Exame 45º OAB · FGV · Ética Profissional · Questão 6

Sigilo Profissional Advocacia Ex Cliente — Questão 6 do 45º Exame OAB

Enunciado da questão

Durante muitos anos, João representou Pedro, na condição de seu advogado, em diversas causas. Recentemente, após encerrados todos os vínculos contratuais existentes entre si, Pedro passou a ser investigado pelo suposto cometimento de ilícitos tributários. Sobre esse contexto, de acordo com o Estatuto da Ordem e com o Código de Ética e Disciplina da Ordem dos Advogados do Brasil, assinale a afirmativa correta.

Alternativas

  1. A) João não poderá ser obrigado a depor como testemunha no curso de eventual processo judicial em face de Pedro, ainda que este expressamente o autorize ou solicite o depoimento do ex-advogado. (Gabarito)
  2. B) João não poderá ser obrigado a depor como testemunha no curso de eventual processo judicial em face de Pedro, exceto se este expressamente o autorizar, ou no caso de solicitação do próprio ex-constituinte.
  3. C) João poderá ser obrigado a depor sobre fatos que constituam sigilo profissional caso seu depoimento seja considerado imprescindível para a instrução em processos criminais que apurem a prática de crimes dolosos contra a vida.
  4. D) Considerando que a investigação se iniciou após a extinção da relação profissional existente entre João e Pedro, não há qualquer prerrogativa em favor de João que o escuse da obrigação de depor como testemunha no curso de processo judicial sobre fato relacionado com pessoa de quem já foi advogado.

Gabarito oficial: Alternativa A

Fundamento e comentários da questão

O que o examinador quer saber

A questão cobra a prerrogativa do advogado de recusar-se a depor como testemunha sobre fatos relacionados a pessoa de quem seja ou tenha sido advogado, bem como sobre fatos cobertos por sigilo profissional. Essa proteção não desaparece com o fim da relação profissional e subsiste mesmo quando o cliente autoriza ou solicita o depoimento.

Mastigando a resposta

No caso, João atuou por muitos anos como advogado de Pedro.

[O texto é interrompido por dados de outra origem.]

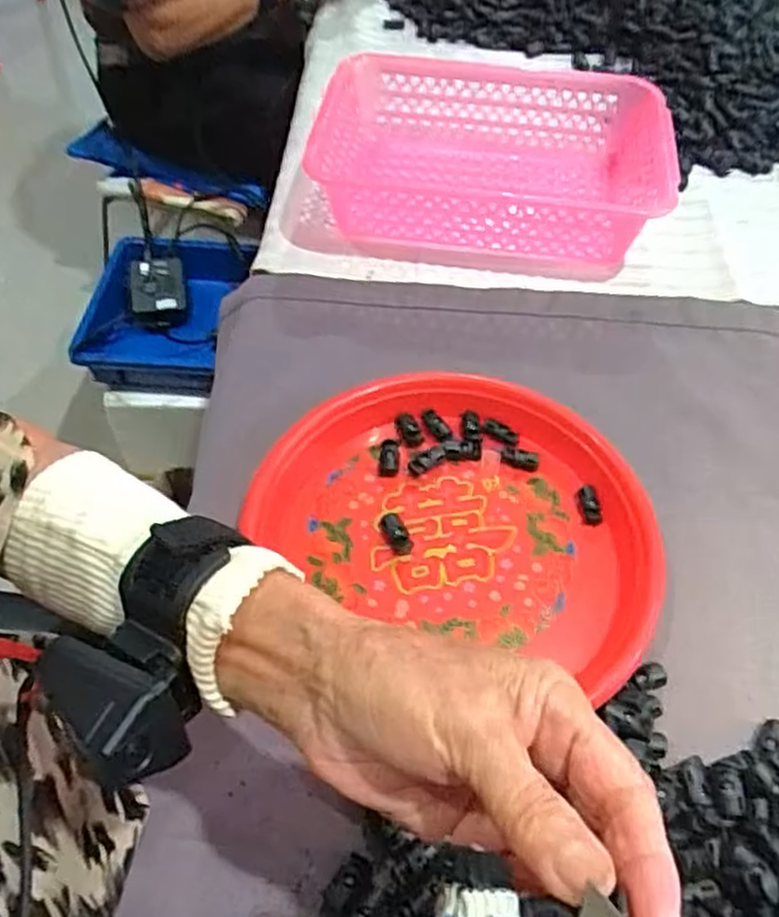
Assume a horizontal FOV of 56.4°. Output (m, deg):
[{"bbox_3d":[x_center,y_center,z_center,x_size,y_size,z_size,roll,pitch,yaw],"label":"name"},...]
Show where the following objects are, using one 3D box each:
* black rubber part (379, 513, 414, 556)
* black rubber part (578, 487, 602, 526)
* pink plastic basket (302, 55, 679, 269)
[{"bbox_3d":[0.005,0.050,0.471,0.015,0.007,0.030,-18,56,-14],"label":"black rubber part"},{"bbox_3d":[0.135,0.032,0.488,0.011,0.006,0.027,-10,72,-8],"label":"black rubber part"},{"bbox_3d":[0.092,-0.278,0.673,0.319,0.072,0.225,8,54,5],"label":"pink plastic basket"}]

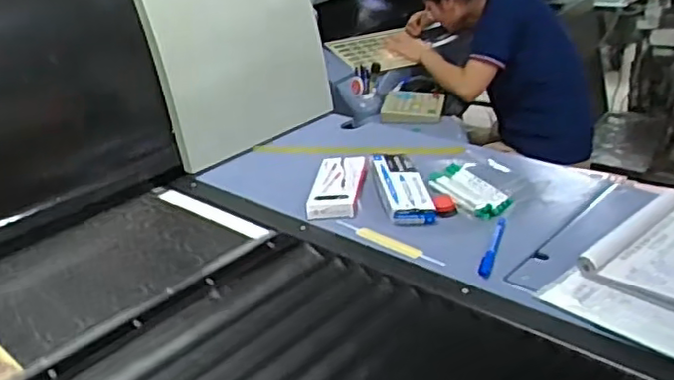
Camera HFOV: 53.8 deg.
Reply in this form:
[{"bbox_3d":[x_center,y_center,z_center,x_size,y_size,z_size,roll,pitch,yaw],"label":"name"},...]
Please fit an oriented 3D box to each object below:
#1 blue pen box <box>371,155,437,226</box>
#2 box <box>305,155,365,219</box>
[{"bbox_3d":[0.101,-0.006,1.033,0.074,0.020,0.190,-7,35,-8],"label":"blue pen box"},{"bbox_3d":[0.000,-0.008,1.042,0.074,0.022,0.182,-2,26,10],"label":"box"}]

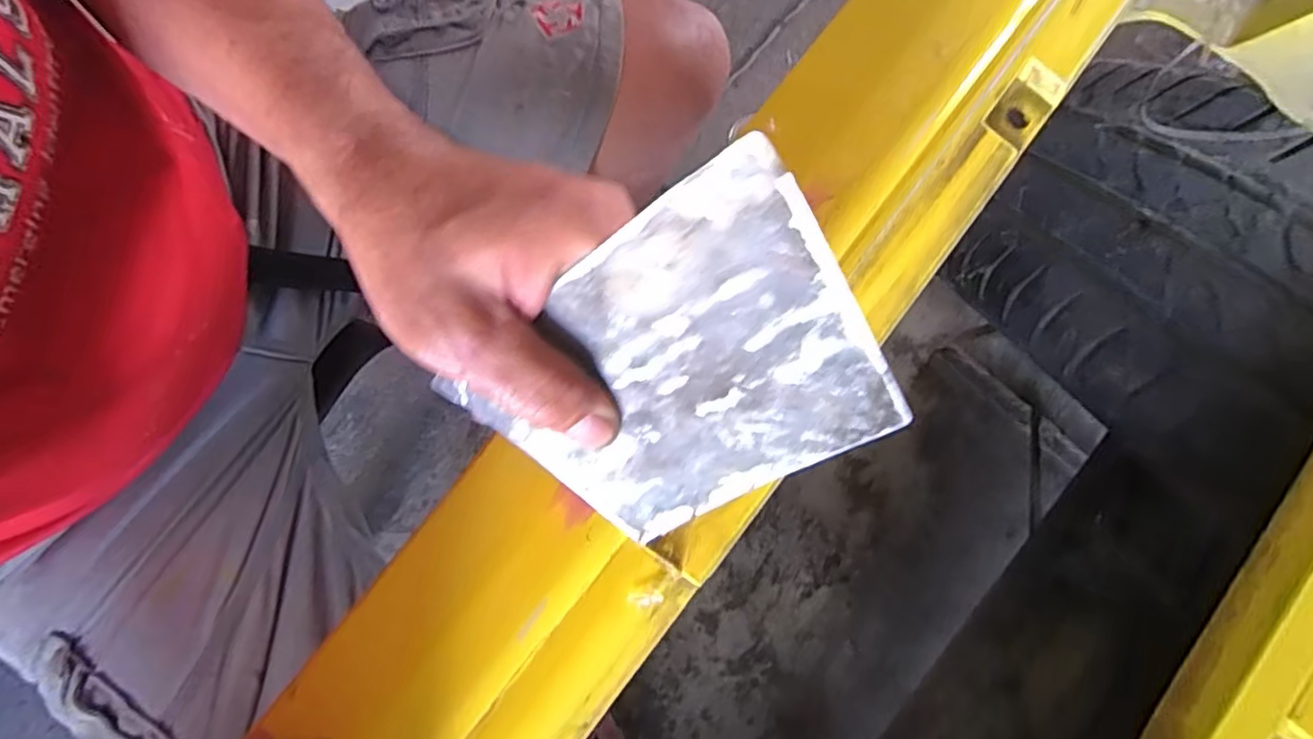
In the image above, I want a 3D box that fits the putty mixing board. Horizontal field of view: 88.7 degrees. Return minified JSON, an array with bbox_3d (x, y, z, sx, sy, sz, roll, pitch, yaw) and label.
[{"bbox_3d":[0.004,0.006,0.215,0.096,0.141,0.006,45,37,-18],"label":"putty mixing board"}]

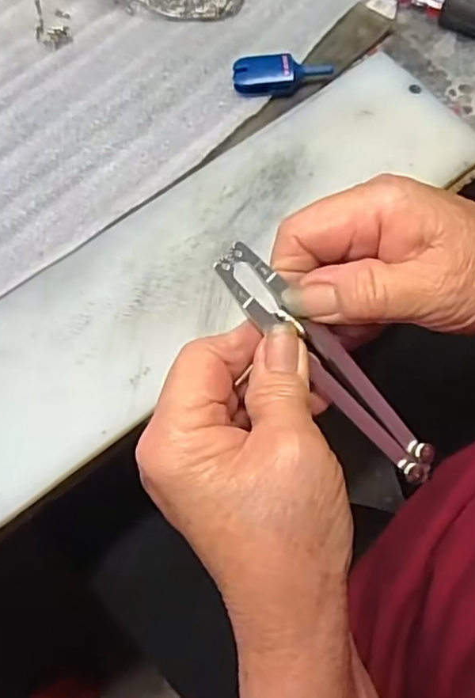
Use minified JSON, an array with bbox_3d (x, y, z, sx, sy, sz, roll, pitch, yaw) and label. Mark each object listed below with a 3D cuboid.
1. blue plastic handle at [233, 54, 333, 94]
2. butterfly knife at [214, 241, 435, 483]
[{"bbox_3d":[0.026,-0.161,0.351,0.057,0.012,0.019,-3,69,-2],"label":"blue plastic handle"},{"bbox_3d":[0.035,0.007,0.224,0.116,0.005,0.017,47,74,-14],"label":"butterfly knife"}]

Ainda que os vínculos contratuais tenham se encerrado e mesmo que Pedro autorize ou peça o depoimento, João não pode ser obrigado a depor sobre fatos relacionados ao antigo cliente ou abrangidos pelo sigilo profissional. O sigilo, nessa hipótese, protege a confiança inerente à relação entre advogado e cliente e não se extingue com o término do mandato.

Por que as outras estão erradas

A) Correta: o advogado não pode ser obrigado a depor sobre fato relacionado a pessoa de quem foi advogado, mesmo que o ex-cliente autorize ou solicite o depoimento.

B) Errada: a autorização ou solicitação do ex-constituinte não torna obrigatório o depoimento do advogado.

C) Errada: não existe essa exceção no Estatuto da OAB para obrigar o advogado a depor sobre fato coberto por sigilo profissional.

D) Errada: o encerramento da relação profissional não elimina a prerrogativa nem o dever de sigilo do advogado.

Lei seca / Fonte

Art. 7º, XIX, da Lei 8.906/94.

São direitos do advogado:

XIX - recusar-se a depor como testemunha em processo no qual funcionou ou deva funcionar, ou sobre fato relacionado com pessoa de quem seja ou foi advogado, mesmo quando autorizado ou solicitado pelo constituinte, bem como sobre fato que constitua sigilo profissional.

Art. 35 do Código de Ética e Disciplina da OAB.

O advogado tem o dever de guardar sigilo dos fatos de que tome conhecimento no exercício da profissão.

Resumo do Gabaritador

👉 O advogado pode recusar depoimento sobre fato ligado a cliente ou ex-cliente.

👉 Essa prerrogativa continua mesmo após o fim da relação profissional.

👉 Nem a autorização do cliente obriga o advogado a depor.